ENTRIES SUPPLIED

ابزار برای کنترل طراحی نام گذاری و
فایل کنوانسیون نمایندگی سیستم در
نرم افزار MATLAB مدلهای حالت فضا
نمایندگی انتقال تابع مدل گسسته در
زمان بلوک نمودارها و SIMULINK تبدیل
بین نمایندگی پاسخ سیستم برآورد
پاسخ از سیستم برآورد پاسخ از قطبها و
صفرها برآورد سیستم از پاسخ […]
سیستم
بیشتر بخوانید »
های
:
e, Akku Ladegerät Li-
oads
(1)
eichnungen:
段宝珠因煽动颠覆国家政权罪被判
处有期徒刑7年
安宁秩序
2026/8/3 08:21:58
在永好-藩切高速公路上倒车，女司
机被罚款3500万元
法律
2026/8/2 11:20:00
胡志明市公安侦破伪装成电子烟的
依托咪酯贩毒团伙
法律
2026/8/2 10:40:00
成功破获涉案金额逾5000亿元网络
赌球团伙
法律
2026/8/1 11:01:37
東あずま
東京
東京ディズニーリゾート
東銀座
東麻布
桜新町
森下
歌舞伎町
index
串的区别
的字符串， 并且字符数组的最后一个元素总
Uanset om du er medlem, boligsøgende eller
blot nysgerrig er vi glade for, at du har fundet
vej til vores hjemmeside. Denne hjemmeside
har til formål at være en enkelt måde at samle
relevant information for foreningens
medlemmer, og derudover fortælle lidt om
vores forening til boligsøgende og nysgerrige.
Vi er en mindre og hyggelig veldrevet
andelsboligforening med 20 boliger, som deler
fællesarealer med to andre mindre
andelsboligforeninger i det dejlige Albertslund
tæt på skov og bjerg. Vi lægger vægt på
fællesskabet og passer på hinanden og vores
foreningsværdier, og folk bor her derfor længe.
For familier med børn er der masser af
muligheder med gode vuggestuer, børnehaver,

REQUEST
Write down the entire listing above verbatim.

ANSWER TO THIS TASK
ابزار برای کنترل طراحی نام گذاری و
فایل کنوانسیون نمایندگی سیستم در
نرم افزار MATLAB مدلهای حالت فضا
نمایندگی انتقال تابع مدل گسسته در
زمان بلوک نمودارها و SIMULINK تبدیل
بین نمایندگی پاسخ سیستم برآورد
پاسخ از سیستم برآورد پاسخ از قطبها و
صفرها برآورد سیستم از پاسخ […]
سیستم
بیشتر بخوانید »
های
:
e, Akku Ladegerät Li-
oads
(1)
eichnungen:
段宝珠因煽动颠覆国家政权罪被判
处有期徒刑7年
安宁秩序
2026/8/3 08:21:58
在永好-藩切高速公路上倒车，女司
机被罚款3500万元
法律
2026/8/2 11:20:00
胡志明市公安侦破伪装成电子烟的
依托咪酯贩毒团伙
法律
2026/8/2 10:40:00
成功破获涉案金额逾5000亿元网络
赌球团伙
法律
2026/8/1 11:01:37
東あずま
東京
東京ディズニーリゾート
東銀座
東麻布
桜新町
森下
歌舞伎町
index
串的区别
的字符串， 并且字符数组的最后一个元素总
Uanset om du er medlem, boligsøgende eller
blot nysgerrig er vi glade for, at du har fundet
vej til vores hjemmeside. Denne hjemmeside
har til formål at være en enkelt måde at samle
relevant information for foreningens
medlemmer, og derudover fortælle lidt om
vores forening til boligsøgende og nysgerrige.
Vi er en mindre og hyggelig veldrevet
andelsboligforening med 20 boliger, som deler
fællesarealer med to andre mindre
andelsboligforeninger i det dejlige Albertslund
tæt på skov og bjerg. Vi lægger vægt på
fællesskabet og passer på hinanden og vores
foreningsværdier, og folk bor her derfor længe.
For familier med børn er der masser af
muligheder med gode vuggestuer, børnehaver,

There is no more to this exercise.